Even more important than recycling, though, is conscious consumption. Overconsumption depletes the Earth’s natural resources, on top of creating levels of waste pollution that the earth struggles to cope with. When I look to the habits of my mum, aunties and my daadi, I’m inspired by how they managed to consume so little considering the number of people who walked through their doors and stayed under their roof. Household staples were always bought in bulk – huge bags of rice and big bottles of oil – so the amount of packaging thrown out (or recycled) was naturally lower. Clothes were often made at home, along with anything else we requested from my aunty. My daadi used zero-waste linen nappies for her children growing up, and the plastic bag full of plastic bags that my mum collected in the back room saved mass amounts of unnecessary plastic from piling up in landfill.

Today, high production cities in the Global South are feeling the environmental impact of pollution, which our consumption as a society in the Global North is hugely accountable for. Over time, packaging has increased. Goods are consumed quicker and in smaller sizes, from “travel-sized” accessories to bags of cut lettuce on supermarket shelves. Short-wearing fast fashion has become the norm, with garment workers put under huge pressures in unsafe environments.  

“non-white and low-income communities have been practising sustainable habits way before the trend”

Now more than ever, climate change is everywhere. Oxford Dictionaries declared “climate emergency” the word of the year in 2019 – all of this attention has created lots of puzzled faces on how we can reverse the mess that we’ve created.

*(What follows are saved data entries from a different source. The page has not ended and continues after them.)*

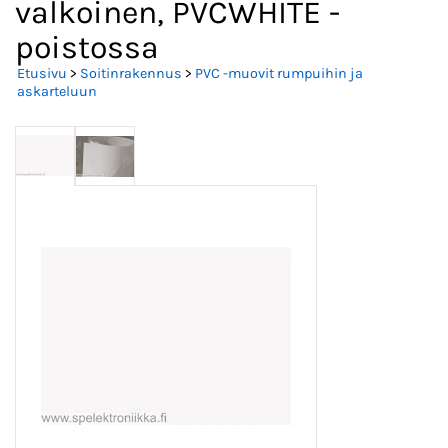
valkoinen, PVCWHITE -
poistossa
Etusivu
>
Soitinrakennus
>
PVC -muovit rumpuihin ja
askarteluun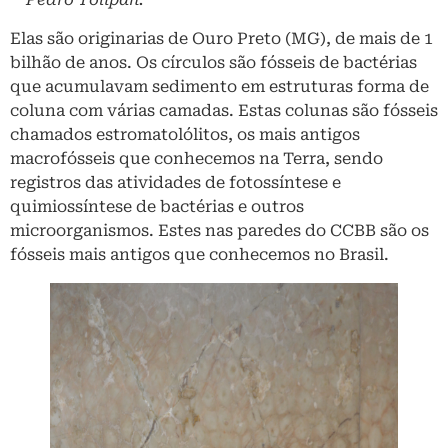
Elas são originarias de Ouro Preto (MG), de mais de 1
bilhão de anos. Os círculos são fósseis de bactérias
que acumulavam sedimento em estruturas forma de
coluna com várias camadas. Estas colunas são fósseis
chamados estromatolólitos, os mais antigos
macrofósseis que conhecemos na Terra, sendo
registros das atividades de fotossíntese e
quimiossíntese de bactérias e outros
microorganismos. Estes nas paredes do CCBB são os
fósseis mais antigos que conhecemos no Brasil.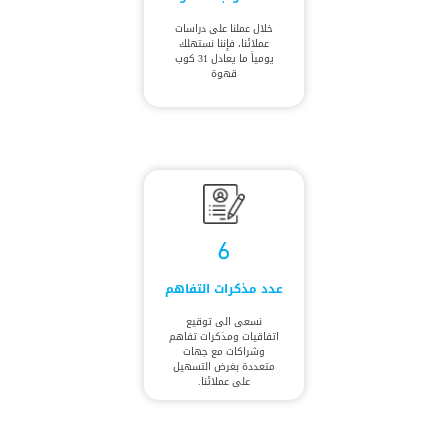
خلال عملنا على دراسات
عملائنا، فإننا نستهلك
يومياً ما يعادل 31 كوب
قهوة
6
عدد مذكرات التفاهم
نسعى الى توقيع
اتفاقيات ومذكرات تفاهم
وشراكات مع جهات
متعددة بغرض التسهيل
على عملائنا.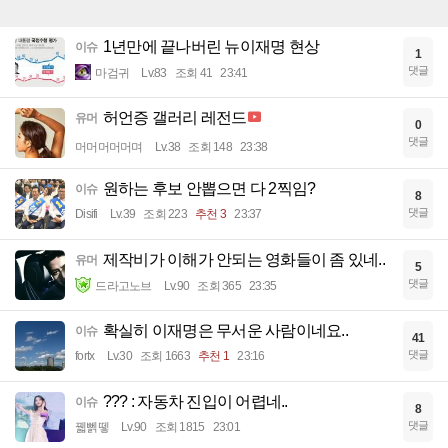
1년만에 끝나버린 뉴이재명 현상
이슈
1
댓글
마검귀
Lv.83
조회 41
23:41
허언증 갤러리 레전드
유머
0
댓글
머머머머머며
Lv.38
조회 148
23:38
원하는 후보 안뽑으면 다 2찍임?
이슈
8
댓글
Disifi
Lv.39
조회 223
추천 3
23:37
제작비가 이해가 안되는 영화들이 좀 있네..
유머
5
댓글
드라고노브
Lv.90
조회 365
23:35
확실히 이재명은 무서운 사람이네요..
이슈
41
댓글
fortx
Lv.30
조회 1663
추천 1
23:16
??? : 자동차 진입이 어렵네..
이슈
8
댓글
꿻뻵뗗
Lv.90
조회 1815
23:01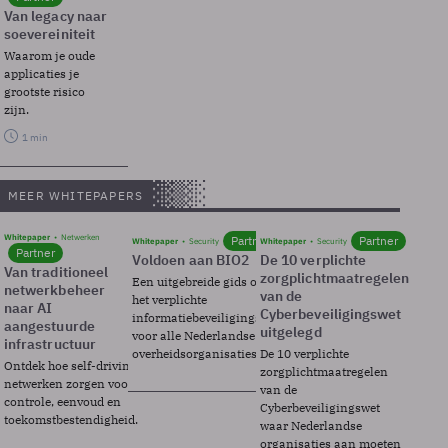
Van legacy naar
soevereiniteit
Waarom je oude
applicaties je
grootste risico
zijn.
1 min
MEER WHITEPAPERS
Whitepaper
Netwerken
Partner
Partner
Whitepaper
Security
Whitepaper
Security
Partner
Voldoen aan BIO2
De 10 verplichte
Van traditioneel
zorgplichtmaatregelen
Een uitgebreide gids over BIO2,
netwerkbeheer
van de
het verplichte
naar AI
Cyberbeveiligingswet
informatiebeveiligingsframework
aangestuurde
uitgelegd
voor alle Nederlandse
infrastructuur
overheidsorganisaties.
De 10 verplichte
Ontdek hoe self-driving
zorgplichtmaatregelen
netwerken zorgen voor
van de
controle, eenvoud en
Cyberbeveiligingswet
toekomstbestendigheid.
waar Nederlandse
organisaties aan moeten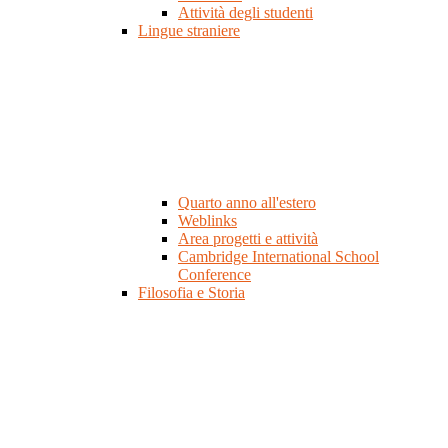
Attività degli studenti
Lingue straniere
Quarto anno all'estero
Weblinks
Area progetti e attività
Cambridge International School
Conference
Filosofia e Storia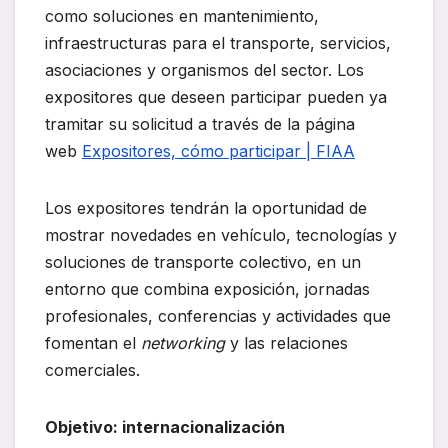
como soluciones en mantenimiento,
infraestructuras para el transporte, servicios,
asociaciones y organismos del sector. Los
expositores que deseen participar pueden ya
tramitar su solicitud a través de la página
web
Expositores, cómo participar | FIAA
Los expositores tendrán la oportunidad de
mostrar novedades en vehículo, tecnologías y
soluciones de transporte colectivo, en un
entorno que combina exposición, jornadas
profesionales, conferencias y actividades que
fomentan el
networking
y las relaciones
comerciales.
Objetivo: internacionalización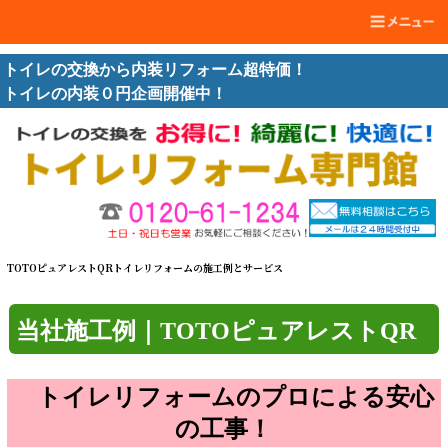
トイレの交換から内装リフォーム超特価！
トイレの内装０円企画開催中！
TOTOピュアレストQRトイレリフォームの施工例とサービス
当社施工例｜TOTOピュアレストQR
トイレリフォームのプロによる安心
の工事！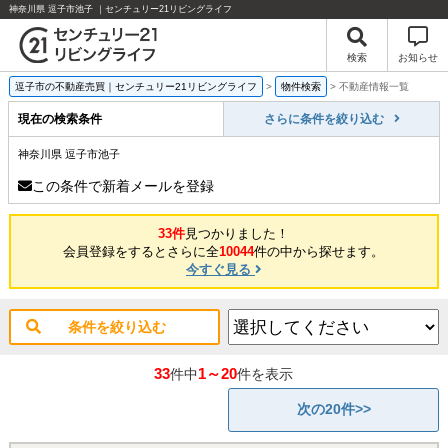
神奈川県 逗子市池子 ｜センチュリー21リビングライフ
検索
お知らせ
逗子市の不動産売買｜センチュリー21リビングライフ
>
物件検索
>
不動産情報一覧
現在の検索条件
さらに条件を絞り込む
神奈川県 逗子市池子
この条件で新着メールを登録
33件
見つかりました！
会員登録をするとさらに全
10044
件の中から探せます。
今すぐ見る
条件を絞り込む
33
1～20
件中
件を表示
次の20件>>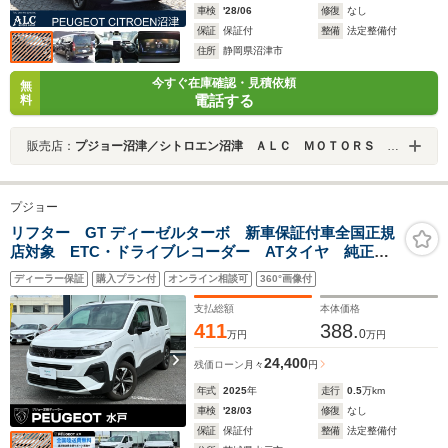
車検
'28/06
修復
なし
保証
保証付
整備
法定整備付
住所
静岡県沼津市
今すぐ在庫確認・見積依頼
無
電話する
料
販売店：
プジョー沼津／シトロエン沼津 ＡＬＣ ＭＯＴＯＲＳ ＧＲＯＵＰ
プジョー
リフター GT ディーゼルターボ 新車保証付車全国正規
店対象 ETC・ドライブレコーダー ATタイヤ 純正デ
ィスプレイ CarPlay セーフティ機能 記録簿 取説
ディーラー保証
購入プラン付
オンライン相談可
360°画像付
スペアキー
支払総額
本体価格
411
388.
0
万円
万円
24,400
残価ローン
月々
円
年式
2025
年
走行
0.5
万km
車検
'28/03
修復
なし
保証
保証付
整備
法定整備付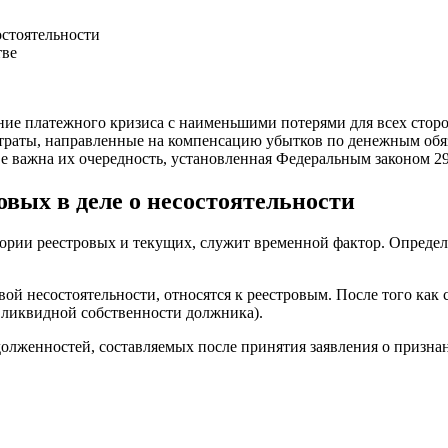
остоятельности
тве
ение платежного кризиса с наименьшими потерями для всех сторо
траты, направленные на компенсацию убытков по денежным обяз
ве важна их очередность, установленная Федеральным законом 
вых в деле о несостоятельности
егории реестровых и текущих, служит временной фактор. Опред
ой несостоятельности, относятся к реестровым. После того как
 ликвидной собственности должника).
долженностей, составляемых после принятия заявления о призн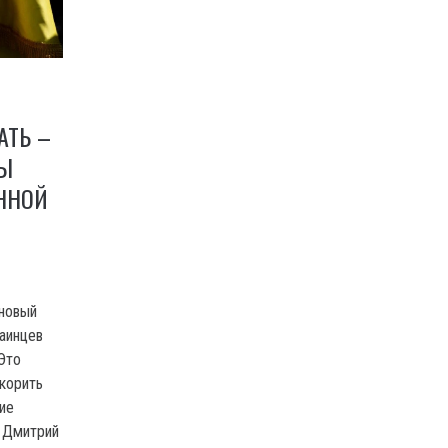
АТЬ –
НЫ
ННОЙ
 новый
аинцев
Это
скорить
ие
 Дмитрий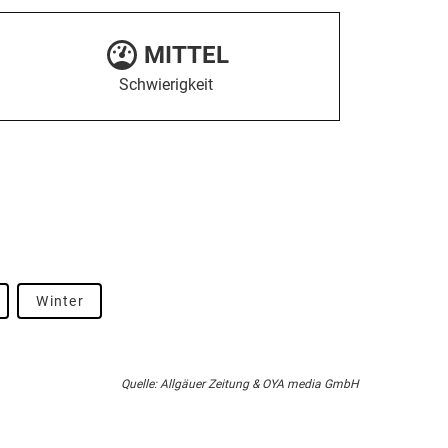
MITTEL
Schwierigkeit
Winter
Quelle: Allgäuer Zeitung & OYA media GmbH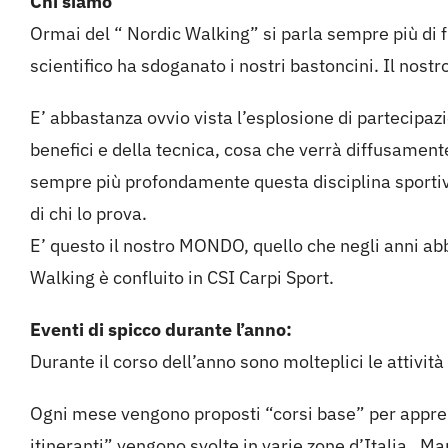
Chi siamo
Ormai del “ Nordic Walking” si parla sempre più di
scientifico ha sdoganato i nostri bastoncini. Il nost
E’ abbastanza ovvio vista l’esplosione di partecipazio
benefici e della tecnica, cosa che verrà diffusament
sempre più profondamente questa disciplina sportiva.
di chi lo prova.
E’ questo il nostro MONDO, quello che negli anni a
Walking è confluito in CSI Carpi Sport.
Eventi di spicco durante l’anno:
Durante il corso dell’anno sono molteplici le attivit
Ogni mese vengono proposti “corsi base” per apprend
itineranti” vengono svolte in varie zone d’Italia. Ma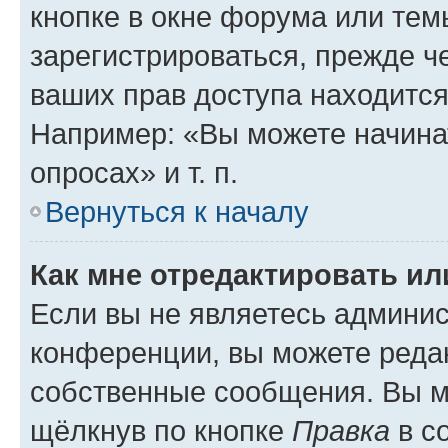
кнопке в окне форума или тем
зарегистрироваться, прежде ч
ваших прав доступа находится
Например: «Вы можете начина
опросах» и т. п.
Вернуться к началу
Как мне отредактировать и
Если вы не являетесь админи
конференции, вы можете редак
собственные сообщения. Вы м
щёлкнув по кнопке
Правка
в с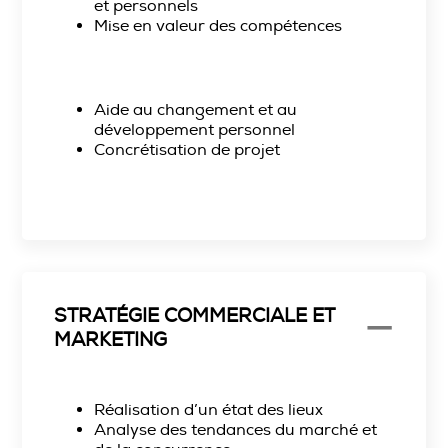
et personnels
Mise en valeur des compétences
Aide au changement et au
développement personnel
Concrétisation de projet
STRATÉGIE COMMERCIALE ET
MARKETING
Réalisation d’un état des lieux
Analyse des tendances du marché et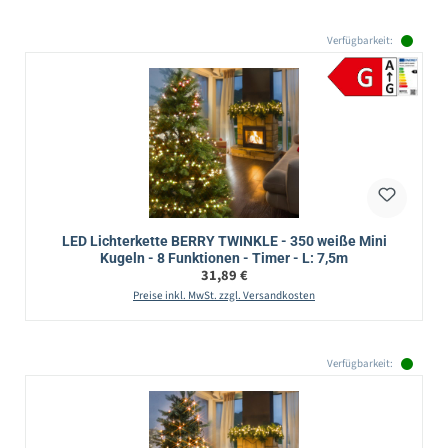
Verfügbarkeit:
LED Lichterkette BERRY TWINKLE - 350 weiße Mini
Kugeln - 8 Funktionen - Timer - L: 7,5m
Regulärer Preis:
31,89 €
Preise inkl. MwSt. zzgl. Versandkosten
Verfügbarkeit: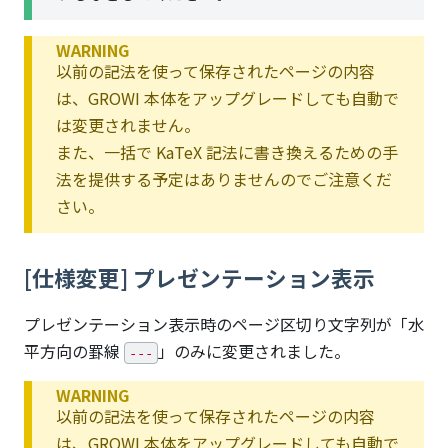
WARNING
以前の記法を使って保存されたページの内容
は、GROWI 本体をアップグレードしても自動で
は変更されません。
また、一括で KaTeX 記法に書き換えるための手
法を提供する予定はありませんのでご注意くだ
さい。
[仕様変更] プレゼンテーション表示
プレゼンテーション表示時のページ区切り文字列が「水
平方向の罫線
」のみに変更されました。
---
WARNING
以前の記法を使って保存されたページの内容
は、GROWI 本体をアップグレードしても自動で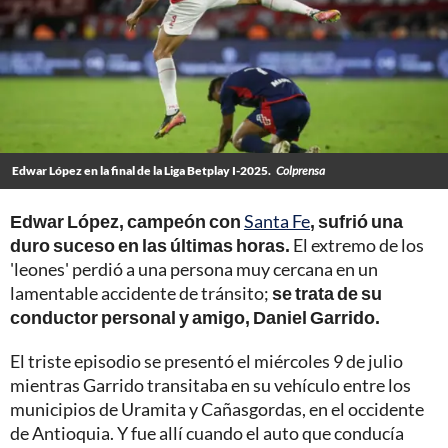
Edwar López en la final de la Liga Betplay I-2025.
Colprensa
Edwar López, campeón con
Santa Fe
, sufrió una
duro suceso en las últimas horas.
El extremo de los
'leones' perdió a una persona muy cercana en un
lamentable accidente de tránsito;
se trata de su
conductor personal y amigo, Daniel Garrido.
El triste episodio se presentó el miércoles 9 de julio
mientras Garrido transitaba en su vehículo entre los
municipios de Uramita y Cañasgordas, en el occidente
de Antioquia. Y fue allí cuando el auto que conducía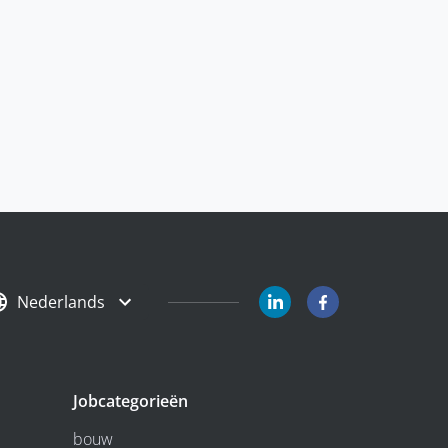
Nederlands
Jobcategorieën
bouw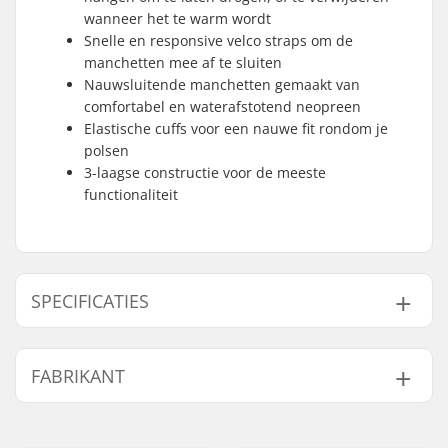
wanneer het te warm wordt
Snelle en responsive velco straps om de
manchetten mee af te sluiten
Nauwsluitende manchetten gemaakt van
comfortabel en waterafstotend neopreen
Elastische cuffs voor een nauwe fit rondom je
polsen
3-laagse constructie voor de meeste
functionaliteit
SPECIFICATIES
Vorm:
5-vinger
FABRIKANT
Palm Materiaal:
Geitenleer
Buitenschaal
Polyester
Naam:
HESTRA / Martin
Materiaal:
Magnusson & Co AB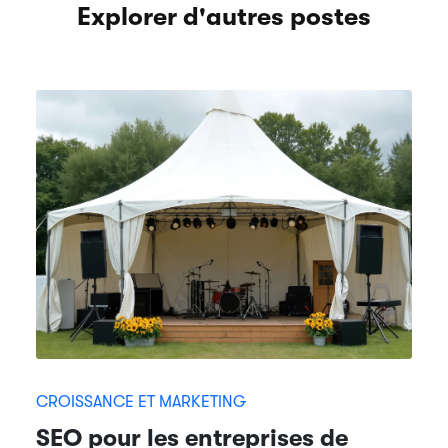
Explorer d'autres postes
CROISSANCE ET MARKETING
SEO pour les entreprises de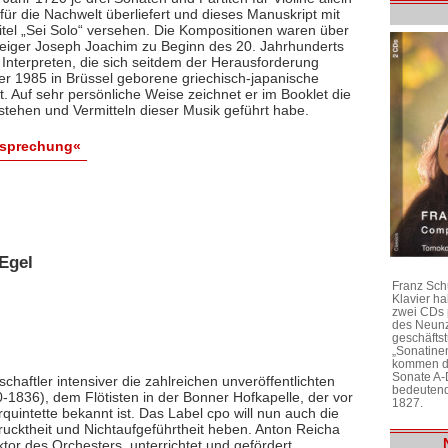
ür die Nachwelt überliefert und dieses Manuskript mit
itel „Sei Solo“ versehen. Die Kompositionen waren über
 Geiger Joseph Joachim zu Beginn des 20. Jahrhunderts
 Interpreten, die sich seitdem der Herausforderung
 der 1985 in Brüssel geborene griechisch-japanische
bt. Auf sehr persönliche Weise zeichnet er im Booklet die
stehen und Vermitteln dieser Musik geführt habe.
esprechung«
Egel
Franz Sch
Klavier h
zwei CDs 
des Neunz
geschäftst
„Sonatine
kommen di
Sonate A-
chaftler intensiver die zahlreichen unveröffentlichten
bedeutend
1836), dem Flötisten in der Bonner Hofkapelle, der vor
1827.
rquintette bekannt ist. Das Label cpo will nun auch die
ktheit und Nichtaufgeführtheit heben. Anton Reicha
r des Orchesters, unterrichtet und gefördert,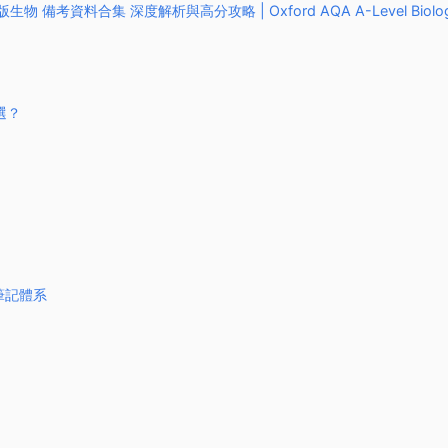
A國際版生物 備考資料合集 深度解析與高分攻略 | Oxford AQA A-Level Biolo
麽選？
雙筆記體系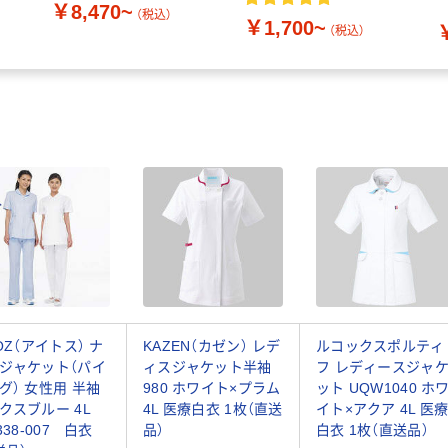
￥8,470~
（税込）
￥1,700~
ッ
（税込）
TOZ（アイトス） ナ
KAZEN（カゼン） レデ
ルコックスポルティ
ジャケット（パイ
ィスジャケット半袖
フ レディースジャ
グ） 女性用 半袖
980 ホワイト×プラム
ット UQW1040 ホ
クスブルー 4L
4L 医療白衣 1枚（直送
イト×アクア 4L 医
338-007 白衣
品）
白衣 1枚（直送品）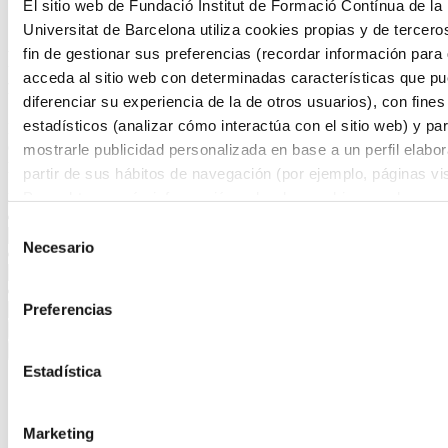
El sitio web de Fundació Institut de Formació Contínua de la
deporte
Universitat de Barcelona utiliza cookies propias y de tercero
fin de gestionar sus preferencias (recordar información para
Programas presenciales en Actividad
acceda al sitio web con determinadas características que p
física y ciencias del deporte
diferenciar su experiencia de la de otros usuarios), con fines
estadísticos (analizar cómo interactúa con el sitio web) y pa
Descubre nuestra formación presencial en actividad física y ciencias
del deporte. La mejor forma de dar un paso adelante en tu carrera
mostrarle publicidad personalizada en base a un perfil elabo
profesional.
partir de sus hábitos de navegación (por ejemplo, páginas vis
Para obtener más información sobre las cookies puede consu
Filtros
Política de cookies
del sitio web.
Selección
Necesario
de
consentimiento
Preferencias
Estadística
1 resultados filtrados
Marketing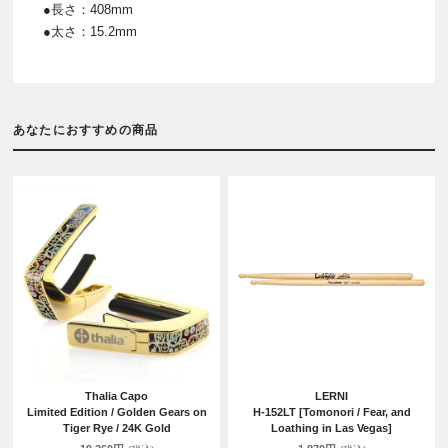
●長さ：408mm
●太さ：15.2mm
あなたにおすすめの商品
Thalia Capo
LERNI
Limited Edition / Golden Gears on
H-152LT [Tomonori / Fear, and
Tiger Rye / 24K Gold
Loathing in Las Vegas]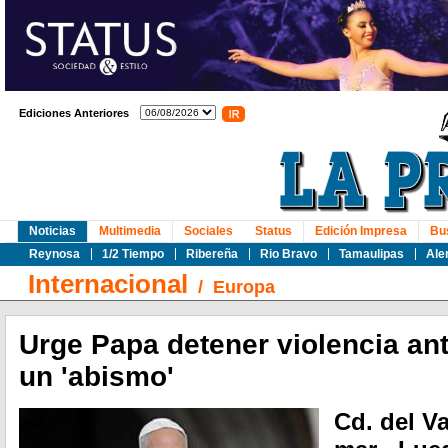
Ediciones Anteriores
Noticias
Multimedia
Sociales
Status
Edición Impresa
Bu
Reynosa
1/2 Tiempo
Ribereña
Rio Bravo
Tamaulipas
Ale
Internacional
/
Europa
Urge Papa detener violencia an
un 'abismo'
Cd. del Va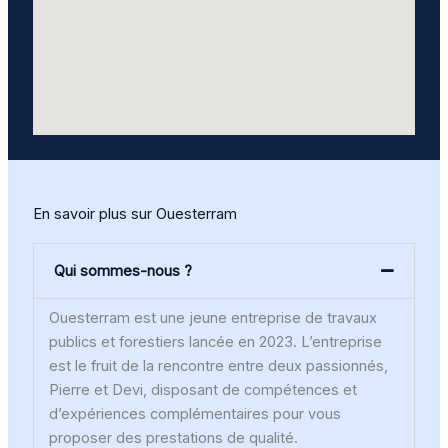
En savoir plus sur Ouesterram
Qui sommes-nous ?
Ouesterram est une jeune entreprise de travaux
publics et forestiers lancée en 2023. L’entreprise
est le fruit de la rencontre entre deux passionnés,
Pierre et Devi, disposant de compétences et
d’expériences complémentaires pour vous
proposer des prestations de qualité.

Sustainable living is capitalised through plastic-free packaging and recyclable products, with some brands taking it far enough to charge over £50 for metal water bottles and flasks. Meanwhile, my aunty’s water jug is an old glass Shloer bottle and costs her no more than the sparkling drink itself and it’s been serving us water straight out the fridge for years. Engagement and involvement across the environmental industry are still predominantly white, due to organisations and movements often failing to recognise the experiences of people of colour. The lifestyles of non-white and low-income communities have been practising sustainable habits way before the trend rebranded it to unaffordable prices. 

As I leave my family home, mum fills me up an old takeaway box of food for tomorrow’s dinner and wraps it in a plastic bag. I take it home to my fridge where it sits alongside other old takeaway boxes of my own prepped meals. I owe so much credit to my family for what I know about sustainability today, and how it looks on a practical level without costing the world. 

I can see the lessons I learnt sprinkled around my flat. Repurposed tubs and jars stock my spice cupboard, filled from bigger packets that will last me a year. By the window sits my growing collection of soup pots, pierced with holes and ready for this year’s gardening. Small cardboard boxes organise my drawers. My lifestyle now is very different from those in the generations before me. The pressures of time are higher, the size of living space lower. Still, while I take the plastic bag which wrapped the food mum gave me and stuff it in my very own bag, full of bags, behind the door, I feel lucky to have had such strong sustainable role models to look up to and influence my life.